AMReX-Codes / amrex

AMReX: Software Framework for Block Structured AMR
https://amrex-codes.github.io/amrex
Other
546 stars 347 forks source link

GPU support for BoxArray with custom class #625

Open bsrunnels opened 4 years ago

bsrunnels commented 4 years ago

I'm encountering an issue on GPU when creating FabArrays of BaseFabs that use a non-int, non-amrex::Real template argument. For instance the following line:

    amrex::FabArray<amrex::BaseFab<model_type> > mytmpmodel;
    mytmpmodel.define(grid,dm,1,2);

where model_type is a custom non-POD class. The define statement produces the runtime error

   amrex::Abort::0::CUDA error in file amrex/3d-debug-cuda-g++//include/AMReX_GpuDevice.H line 150 unspecified launch failure !!!

It works fine if I replace model_type with amrex::Real. I'm wondering if it is possible to use such class-templated MultiFabs on GPU, or if it is a limitation.

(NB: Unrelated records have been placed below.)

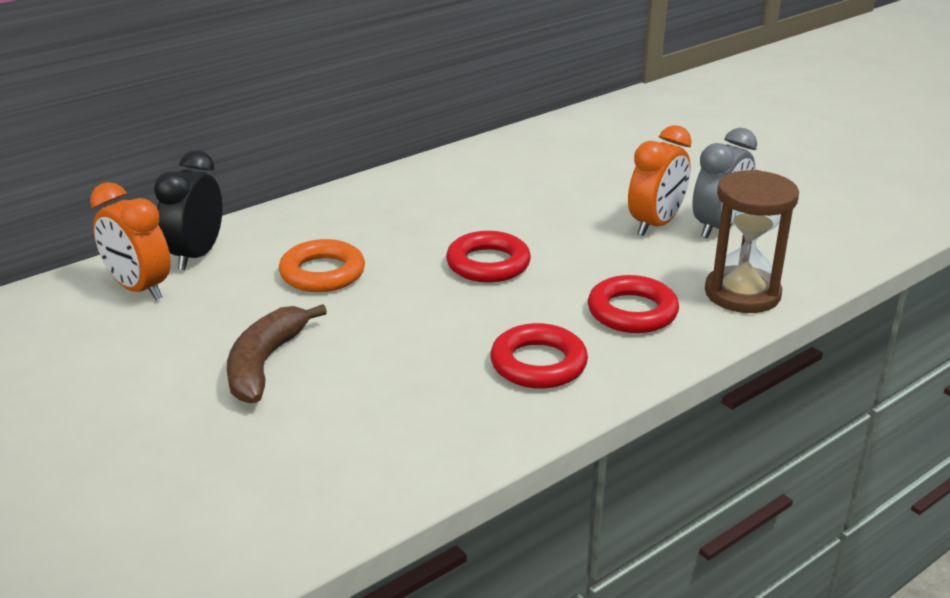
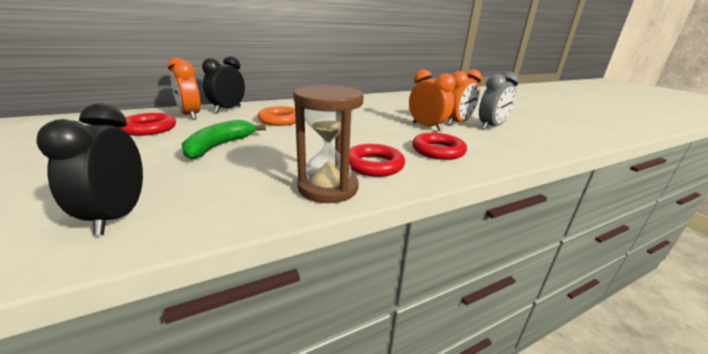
camera: 10 degrees right, 5 degrees down
brown banana [227,304,327,403] -> green banana [182,120,266,160]
red ring [446,231,531,283] -> red ring moved to [118,113,176,136]
brown hourglass [705,170,799,313] -> brown hourglass moved to [293,85,364,203]
none -> black clock [36,103,143,235]
none -> orange clock [409,69,456,131]

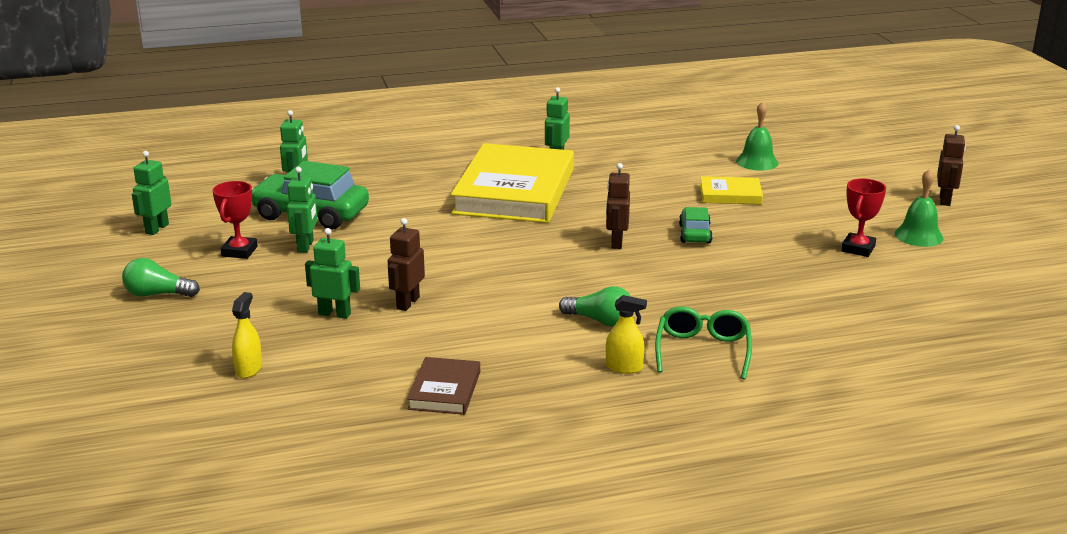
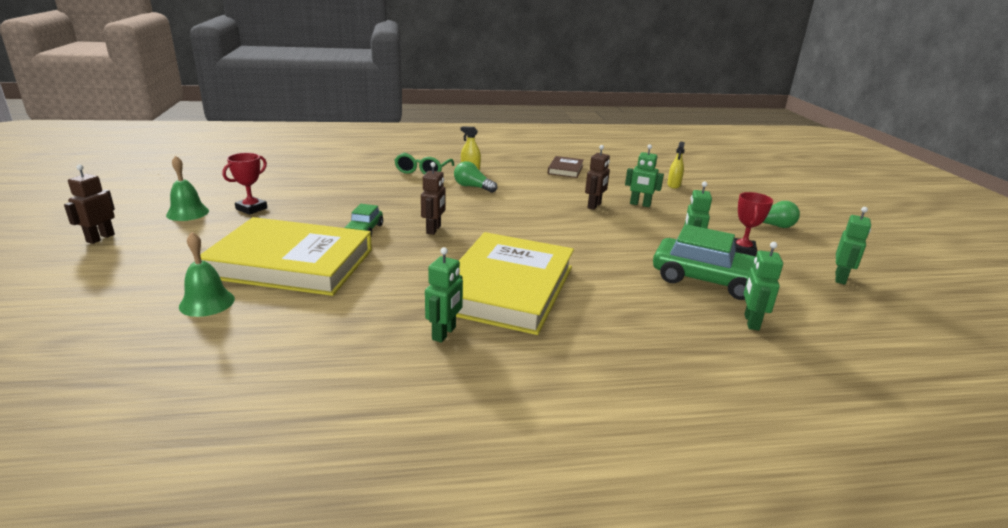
camera: 175 degrees left, 0 degrees up
yellow book [700,176,763,204] -> yellow book [200,217,372,296], size x2.23

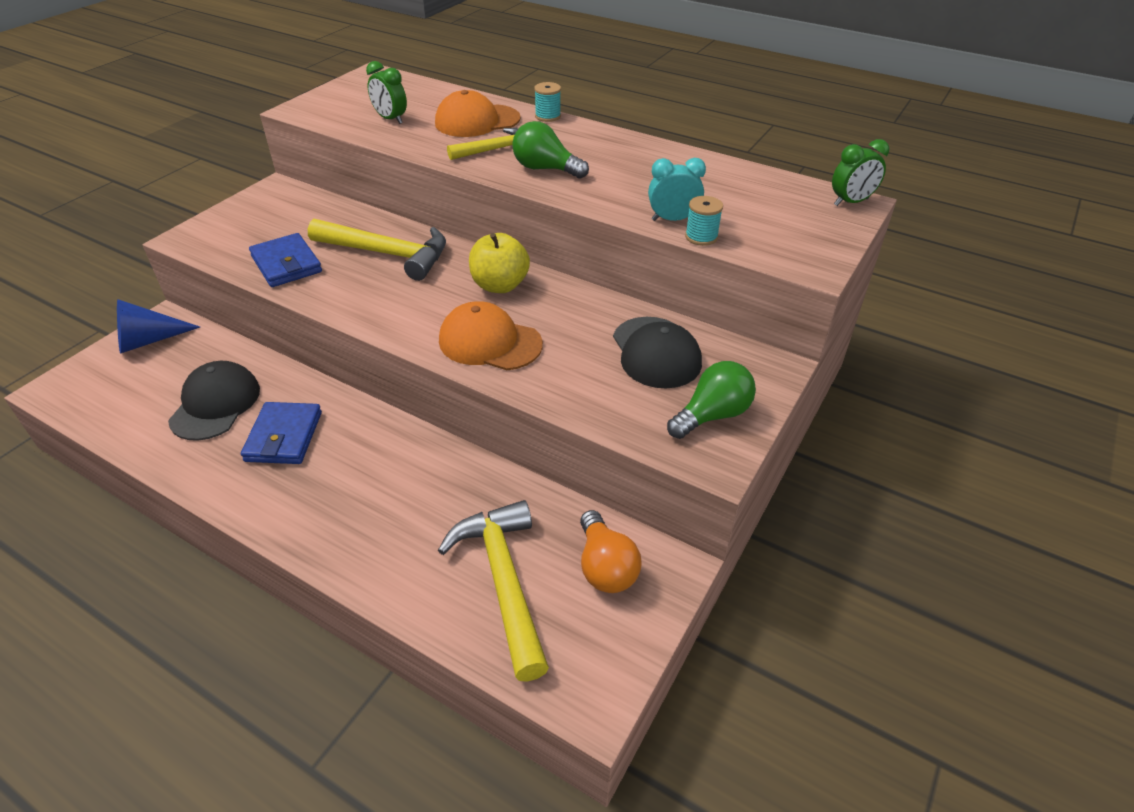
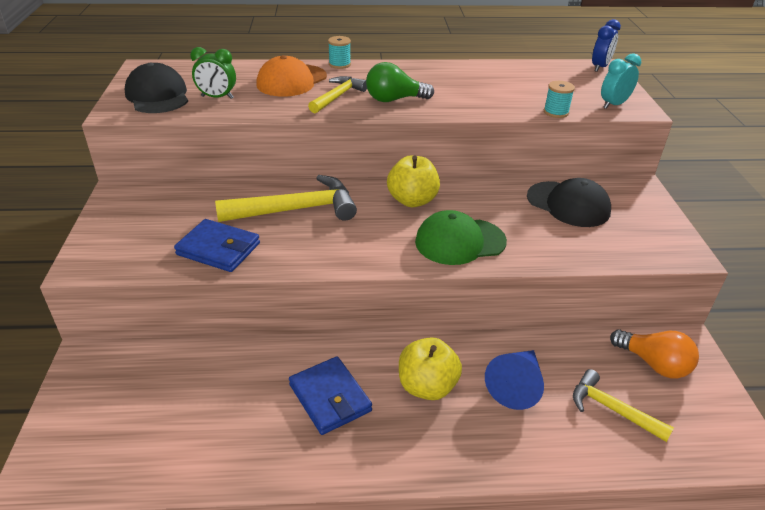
camera: 35 degrees left, 5 degrees down
blue cone [117,299,200,354] -> blue cone moved to [485,350,544,410]
black cap [168,361,260,441] -> black cap moved to [125,62,188,113]
yellow hammer [438,500,549,682] -> yellow hammer [573,369,674,442], size x0.61
orange cap [439,301,543,370] -> green cap [415,210,507,265]
turquoise clock [648,158,706,221] -> turquoise clock moved to [601,53,641,109]
green light bulb [667,361,756,439] -> none
green clock [832,139,889,206] -> blue clock [592,19,621,72]
none -> yellow apple [399,337,462,400]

WeiqunZhang commented 4 years ago

Could you give more detail on model_type and where it crashes?

bsrunnels commented 4 years ago

Sure. Here's the definition of a representative model_type class: https://github.com/solidsuccs/alamo/blob/60f7ca790fb5cdb9295deaf71ed96a7090c8623d/src/Model/Solid/LinearElastic/Laplacian.H#L25

(Background: we store constitutive models in the model_type object. The link points to a Laplacian version, but we also have ones for isotropic materials, cubic materials, plastic materials, etc. These models can be spatially varying, so it makes the most sense to store them in a MultiFab structure.)

It looks like the crash occurs in amrex::Gpu::synchronize(), at AMReX_GpuDevice.H:149. I believe the error in stdout is returned from the call to cudaDeviceSynchronize.